• [DESCRIPTION OF THE TASK]:
All of the data must be output exactly, with every picture left out.

• [SUPPLIED MATERIAL]:
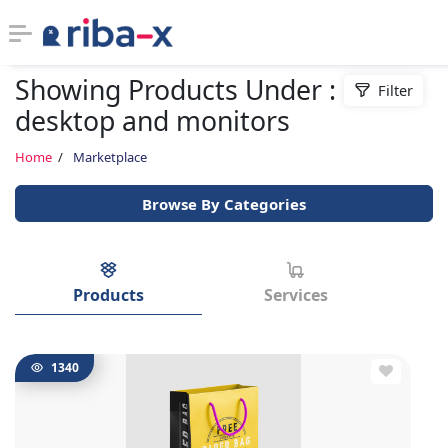
Showing Products Under :
Filter
Timeline
desktop and monitors
Classified
Home
Marketplace
Browse By Categories
Marketplace
Communities
Products
Services
Businesses
Login
1340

• [COMPLETED EXERCISE]:
Showing Products Under :
Filter
Timeline
desktop and monitors
Classified
Home
Marketplace
Browse By Categories
Marketplace
Communities
Products
Services
Businesses
Login
1340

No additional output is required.